If the child has been allowed to creep about freely, he will soon be standing. He will pull himself to his feet by means of any chair, table, or indeed anything that he may get hold of. To avoid injuring him, no flimsy chairs or spindle-legged tables should be allowed in his nursery. He will next begin to sidle around a chair, shuffling his feet in a vague fashion, and sometimes, needing both of his hands to seize some coveted object, he will stand without clinging, leaning on his stomach. An unhurried child may remain at this stage for weeks.
Let alone, as he should be, he will walk without knowing how he does it, and will be the stronger for having overcome his difficulties himself. He should not be coaxed to stand or walk. The things in his room actually urge him to come and get them. Any further persuasion is forced, and may urge him beyond his strength.
Walking-chairs and baby-jumpers are injurious in this respect. They keep the child from his native freedom of sprawling, climbing, and pulling himself up. The activity they do permit is less varied and helpful than the normal activity, and the child, restricted from the preparatory motions, begins to walk too soon.
A curious fact in the growth of children is that they seem to grow heavier for a certain period, and then to grow taller for a similar period. That is, a very young baby, say, two months old, will grow fatter for about six weeks, and then for the next six weeks will grow longer, while the child of six years changes his manner of growth every three or four months. These periods are variable, or at least their law has not yet been established, but the observant mother can soon make the period out for herself in the case of her own child. For two or three days, when the manner of growth seems to be changing from breadth to length, and vice versa, the children are likely to be unusually nervous and irritable, and these aberrations must, of course, be patiently borne with.
In all these things some children develop earlier than others, but too early development is to be regretted. Precocious children are always of a delicate nervous organization. Fiske[D] has proved to us that the reason why the human young is so far more helpless and dependent than the young of any other species is because the activities of the human race have become so many, so widely varied, and so complex, that they could not fix themselves in the nervous structure before birth. There a only a few things that the chick needs to know in order to lead a successful chicken life; as a consequence these few things are well impressed upon the small brain before ever he chips the shell; but the baby needs to learn a great many things—so many that there is no time or room to implant them before birth, or indeed, in the few years immediately succeeding birth. To hurry the development, therefore, of certain few of these faculties, like the faculties of talking, and walking, of imitation or response, is to crowd out many other faculties perhaps just beginning to grow. Such forcing will limit the child's future development to the few faculties whose growth is thus early stimulated. Precocity in a child, therefore, is a thing to be deplored. His early ripening foretells a early decay and a wise mother is she who gives her child ample opportunity for growing, but no urging.
Ample opportunity for growth includes (1) Wholesome surroundings, (2) Sufficient sleep, (3) Proper clothing, (4) Nourishing food. We will take up these topics in order.
W. Preyer. Professor of Physiology, of Jena, author of "The Mind of the Child." D. Appleton & Co.
Dr. Robinson. Physician and Evolutionist, paper in The Eclectic, Vol. 29.
Miss Millicent Shinn, American Psychologist, author of "Biography of a Baby."

■ **What to do**: Reproduce word for word the section of the passage on children's growth that opens with the words containing "W. Preyer. Professor" and closes with "Eclectic, Vol. 29.". You will not need any of this data.

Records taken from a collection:

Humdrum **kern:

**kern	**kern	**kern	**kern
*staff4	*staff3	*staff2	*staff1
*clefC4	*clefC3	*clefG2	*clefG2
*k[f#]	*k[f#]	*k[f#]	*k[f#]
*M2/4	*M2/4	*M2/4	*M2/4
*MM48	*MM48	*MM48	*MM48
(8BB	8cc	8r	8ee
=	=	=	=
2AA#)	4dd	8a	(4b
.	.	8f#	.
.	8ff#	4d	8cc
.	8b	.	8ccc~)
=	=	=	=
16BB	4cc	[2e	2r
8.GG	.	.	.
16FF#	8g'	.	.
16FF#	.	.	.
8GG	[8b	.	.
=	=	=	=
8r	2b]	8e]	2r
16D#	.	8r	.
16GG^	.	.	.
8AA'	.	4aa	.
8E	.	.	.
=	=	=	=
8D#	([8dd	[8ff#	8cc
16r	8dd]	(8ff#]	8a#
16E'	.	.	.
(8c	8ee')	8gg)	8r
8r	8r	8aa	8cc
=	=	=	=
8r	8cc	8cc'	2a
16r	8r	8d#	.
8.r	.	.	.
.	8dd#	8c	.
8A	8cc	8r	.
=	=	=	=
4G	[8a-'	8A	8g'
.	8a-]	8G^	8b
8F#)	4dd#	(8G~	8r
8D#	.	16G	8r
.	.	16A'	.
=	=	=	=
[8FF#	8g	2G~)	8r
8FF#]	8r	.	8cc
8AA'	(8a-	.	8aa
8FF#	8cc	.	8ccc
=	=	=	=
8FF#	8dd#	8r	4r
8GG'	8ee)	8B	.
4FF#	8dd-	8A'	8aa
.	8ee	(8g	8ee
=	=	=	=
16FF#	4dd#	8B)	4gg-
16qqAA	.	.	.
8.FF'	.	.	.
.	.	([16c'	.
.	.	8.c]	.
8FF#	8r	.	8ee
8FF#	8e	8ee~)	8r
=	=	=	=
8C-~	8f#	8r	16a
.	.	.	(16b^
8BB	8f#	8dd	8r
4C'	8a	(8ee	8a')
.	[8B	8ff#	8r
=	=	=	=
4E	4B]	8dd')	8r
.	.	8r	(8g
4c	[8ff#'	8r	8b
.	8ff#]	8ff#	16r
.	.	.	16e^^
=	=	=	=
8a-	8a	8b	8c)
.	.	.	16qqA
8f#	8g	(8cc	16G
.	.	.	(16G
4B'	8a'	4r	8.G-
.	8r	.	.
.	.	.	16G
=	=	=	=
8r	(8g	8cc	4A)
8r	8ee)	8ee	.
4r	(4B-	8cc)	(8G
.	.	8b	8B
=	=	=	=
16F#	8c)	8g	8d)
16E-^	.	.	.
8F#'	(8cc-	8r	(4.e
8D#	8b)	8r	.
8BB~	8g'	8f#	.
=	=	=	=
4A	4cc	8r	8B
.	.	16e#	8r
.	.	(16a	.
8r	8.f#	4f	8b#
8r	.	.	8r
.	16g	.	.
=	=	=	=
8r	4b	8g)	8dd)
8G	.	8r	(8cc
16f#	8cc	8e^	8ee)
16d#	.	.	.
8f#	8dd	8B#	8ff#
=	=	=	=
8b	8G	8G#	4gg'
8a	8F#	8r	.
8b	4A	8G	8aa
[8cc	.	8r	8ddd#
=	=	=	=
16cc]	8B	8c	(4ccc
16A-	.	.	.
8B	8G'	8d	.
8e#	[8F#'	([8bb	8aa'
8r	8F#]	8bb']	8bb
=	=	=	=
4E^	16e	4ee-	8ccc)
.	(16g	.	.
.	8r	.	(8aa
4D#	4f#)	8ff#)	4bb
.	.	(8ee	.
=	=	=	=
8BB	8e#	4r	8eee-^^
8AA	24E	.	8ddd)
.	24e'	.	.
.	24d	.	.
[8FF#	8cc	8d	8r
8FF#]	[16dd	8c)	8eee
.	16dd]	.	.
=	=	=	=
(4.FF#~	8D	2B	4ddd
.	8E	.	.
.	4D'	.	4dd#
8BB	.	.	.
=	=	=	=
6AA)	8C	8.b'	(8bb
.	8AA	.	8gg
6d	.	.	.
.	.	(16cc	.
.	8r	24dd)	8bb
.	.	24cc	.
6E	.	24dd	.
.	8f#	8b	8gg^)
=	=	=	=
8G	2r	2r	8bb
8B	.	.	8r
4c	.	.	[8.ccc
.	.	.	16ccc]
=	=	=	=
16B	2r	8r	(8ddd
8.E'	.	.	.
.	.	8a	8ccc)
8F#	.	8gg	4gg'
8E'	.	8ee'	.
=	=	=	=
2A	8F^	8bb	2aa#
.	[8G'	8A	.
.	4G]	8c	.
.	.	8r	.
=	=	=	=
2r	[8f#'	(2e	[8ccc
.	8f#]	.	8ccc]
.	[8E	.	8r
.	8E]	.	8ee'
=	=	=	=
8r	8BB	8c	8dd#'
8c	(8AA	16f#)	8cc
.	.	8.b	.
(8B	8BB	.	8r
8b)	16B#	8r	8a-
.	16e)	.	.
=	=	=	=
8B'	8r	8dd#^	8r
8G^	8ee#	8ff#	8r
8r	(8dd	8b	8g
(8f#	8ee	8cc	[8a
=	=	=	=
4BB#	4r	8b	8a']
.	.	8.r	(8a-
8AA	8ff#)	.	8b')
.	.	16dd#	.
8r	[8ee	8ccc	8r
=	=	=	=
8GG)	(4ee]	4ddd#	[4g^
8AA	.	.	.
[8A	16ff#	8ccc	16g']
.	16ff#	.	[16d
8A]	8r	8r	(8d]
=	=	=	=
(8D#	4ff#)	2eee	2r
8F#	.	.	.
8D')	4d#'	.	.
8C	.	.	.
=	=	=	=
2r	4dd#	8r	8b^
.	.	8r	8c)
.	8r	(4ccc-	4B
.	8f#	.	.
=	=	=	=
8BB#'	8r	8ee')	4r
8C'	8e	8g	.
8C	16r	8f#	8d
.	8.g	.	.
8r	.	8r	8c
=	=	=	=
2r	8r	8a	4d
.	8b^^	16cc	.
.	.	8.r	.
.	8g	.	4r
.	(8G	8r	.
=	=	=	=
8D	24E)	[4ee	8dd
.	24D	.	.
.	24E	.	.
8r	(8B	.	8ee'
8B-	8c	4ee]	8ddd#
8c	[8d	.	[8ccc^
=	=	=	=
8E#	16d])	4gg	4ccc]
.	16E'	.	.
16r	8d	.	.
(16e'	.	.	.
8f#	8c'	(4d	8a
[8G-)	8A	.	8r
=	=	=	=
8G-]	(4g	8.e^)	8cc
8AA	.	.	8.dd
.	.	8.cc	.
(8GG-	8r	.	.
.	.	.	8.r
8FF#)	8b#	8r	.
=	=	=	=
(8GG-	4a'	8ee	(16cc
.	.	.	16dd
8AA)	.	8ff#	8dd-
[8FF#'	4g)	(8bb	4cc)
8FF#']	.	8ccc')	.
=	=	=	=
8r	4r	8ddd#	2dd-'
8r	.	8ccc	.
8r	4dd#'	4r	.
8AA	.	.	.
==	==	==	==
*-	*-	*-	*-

■ **Your solution**:
W. Preyer. Professor of Physiology, of Jena, author of "The Mind of the Child." D. Appleton & Co.
Dr. Robinson. Physician and Evolutionist, paper in The Eclectic, Vol. 29.